DIE EUROPÄISCHE KOMMISSION —

gestützt auf den Vertrag über die Arbeitsweise der Europäischen Union,

gestützt auf die Verordnung (EU) Nr. 1285/2013 des Europäischen Parlaments und des Rates vom 11. Dezember 2013 betreffend den Aufbau und den Betrieb der europäischen Satellitennavigationssysteme und zur Aufhebung der Verordnung (EG) Nr. 876/2002 des Rates und der Verordnung (EG) Nr. 683/2008 des Europäischen Parlaments und des Rates (1), insbesondere auf Artikel 12 Absatz 3 Buchstabe d,

in Erwägung nachstehender Gründe:

(1)

Nach Artikel 2 der Verordnung (EU) Nr. 1285/2013 soll der kommerzielle Dienst, der von dem im Rahmen des Programms Galileo errichteten System erbracht wird, die Entwicklung von Anwendungen für professionelle oder kommerzielle Zwecke aufgrund besserer Leistungen und Daten mit höherem Mehrwert als im offenen Dienst ermöglichen.

(2)

Der kommerzielle Dienst stellt insofern eines der Kernelemente des im Rahmen des Programms Galileo errichteten Systems dar, als einerseits die anderen globalen Satellitennavigationssysteme (GNSS) keinen derartigen Dienst umfassen und andererseits damit Einnahmen im Sinne des Artikels 10 der Verordnung (EU) Nr. 1285/2013 erzielt werden sollten. Der Zugang zu diesem Dienst sollte gebührenpflichtig sein. Die Gestaltung der Preise für den Zugang zum kommerziellen Dienst ist nicht Gegenstand dieses Beschlusses und sollte zu einem späteren Zeitpunkt festgelegt werden.

(3)

Für die Erbringung des kommerziellen Dienstes sollten Aufträge an einen oder mehrere Dienstleister vergeben werden.

(4)

Es ist angezeigt, die technischen und operativen Spezifikationen des kommerziellen Dienstes jetzt festzulegen, da nach deren Festlegung noch mehrere Jahre bis zur tatsächlichen Erbringung des Dienstes erforderlich sein werden. In den vergangenen Jahren wurden verschiedene Studien, Versuche und Konsultationen der Interessenträger zur Ausarbeitung der Spezifikationen durchgeführt.
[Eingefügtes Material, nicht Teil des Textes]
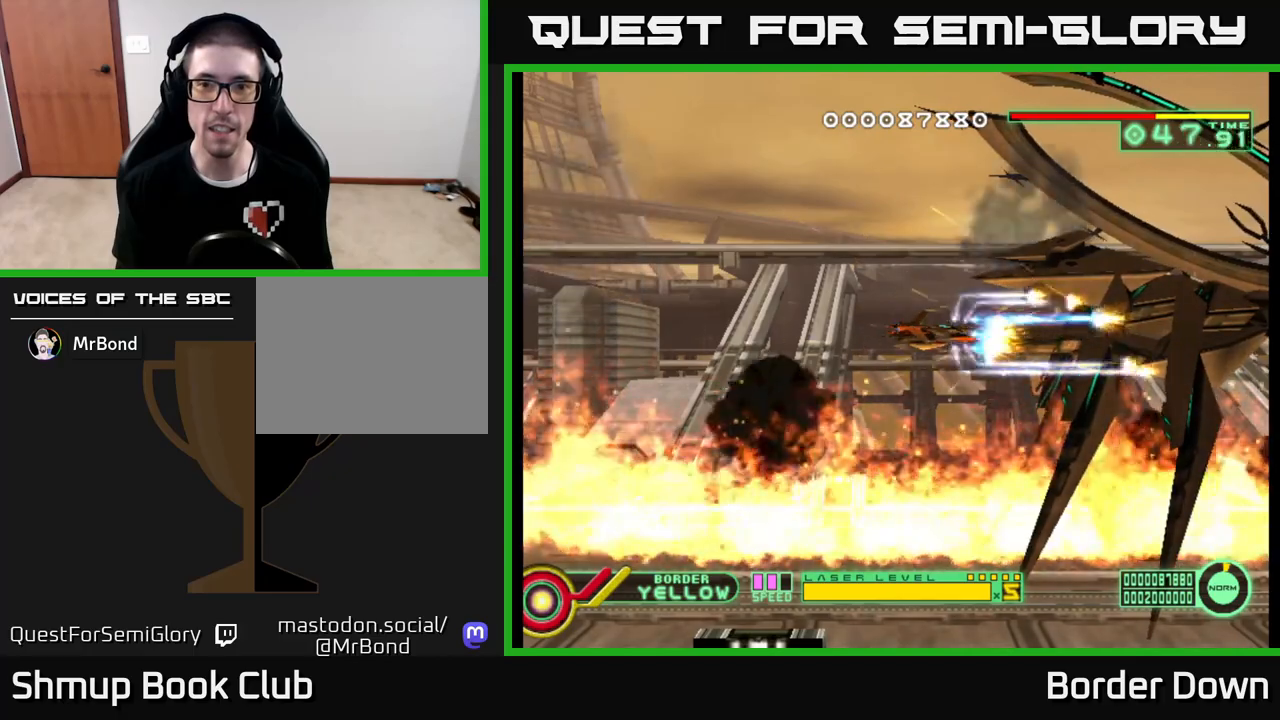
{"buttons": ["A"], "left_stick": "center", "right_stick": "center", "events": []}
Dies ist auch das Ergebnis eines Kompromisses zwischen dem Erfordernis, einerseits den Nutzern einen echten Mehrwert zu bieten, und andererseits der Absicht, die am System vorzunehmenden, einen Risikofaktor darstellenden Änderungen zu minimieren und den mit der Verordnung (EU) Nr. 1285/2013 aufgestellten Zeitplan einzuhalten.

(5)

Damit beruflichen und gewerblichen Zwecken dienende Anwendungen tatsächlich entwickelt werden können, ist es daher von entscheidender Bedeutung und zudem technisch machbar, dass der kommerzielle Dienst zwei wichtige Verbesserungen gegenüber dem offenen Dienst aufweist: einen höheren Präzisionsgrad bei der Positionsbestimmung und eine bessere Authentifizierungsfunktion. Zudem ist es von wesentlicher Bedeutung, dass diese beiden Verbesserungen den Nutzern unabhängig voneinander zur Verfügung gestellt werden, sodass den unterschiedlichen Erfordernissen der verschiedenen Nutzergruppen des kommerziellen Dienstes bestmöglich Rechnung getragen wird.

(6)

Durch einen hohen Präzisionsgrad bei der Positionsbestimmung dürften sich die Anwendungen der Satellitennavigationstechnologie deutlich erweitern. Zu diesem Zweck muss die Qualität der Daten, die von dem im Rahmen des Programms Galileo errichteten System bereitgestellt werden, soweit verbessert werden, dass der Fehler bei der Positionsbestimmung auf unter einen Dezimeter bei Verwendung unter Nennbedingungen verringert wird. Zur Erreichung dieses Zieles könnten auch die Signale anderer globaler Satellitennavigationssysteme wie das Global Positioning System (GPS) der Vereinigten Staaten durchaus beitragen.

(7)

Die Authentifizierungsfunktion sollte den Sicherheitsgrad erhöhen und vor allem die Fälschungs- und Betrugsrisiken beseitigen. Dazu müssen in die Satellitensignale zusätzliche Elemente aufgenommen werden, damit für die Nutzer gewährleistet ist, dass die Informationen, die sie empfangen, von dem im Rahmen des Programms Galileo errichteten System stammen und nicht aus einer unbekannten Quelle. Die Authentifizierungsfunktion des kommerziellen Dienstes würde somit zum einen aus der Funktion zur Authentifizierung der mit der Positionsbestimmung zusammenhängenden Daten bestehen, die in den Signalen des unentgeltlichen offenen Dienstes enthalten sein wird, und sie würde zum anderen für einen besseren Schutz zusätzlich eine gesonderte Identifizierung der Signale umfassen, die über das Auslesen ebenfalls in den Signalen enthaltener verschlüsselter und kostenpflichtig zugänglicher Codes erreicht wird.

(8)

Vor Beginn der operativen Entwicklung des kommerziellen Dienstes sollte eine umfassende Risikoanalyse durchgeführt werden. Diese Analyse sollte noch vor dem für den 1. Juni 2017 geplanten positiven Abschluss der GNSS Service Centre delta Critical Design Review vorgenommen werden.

(9)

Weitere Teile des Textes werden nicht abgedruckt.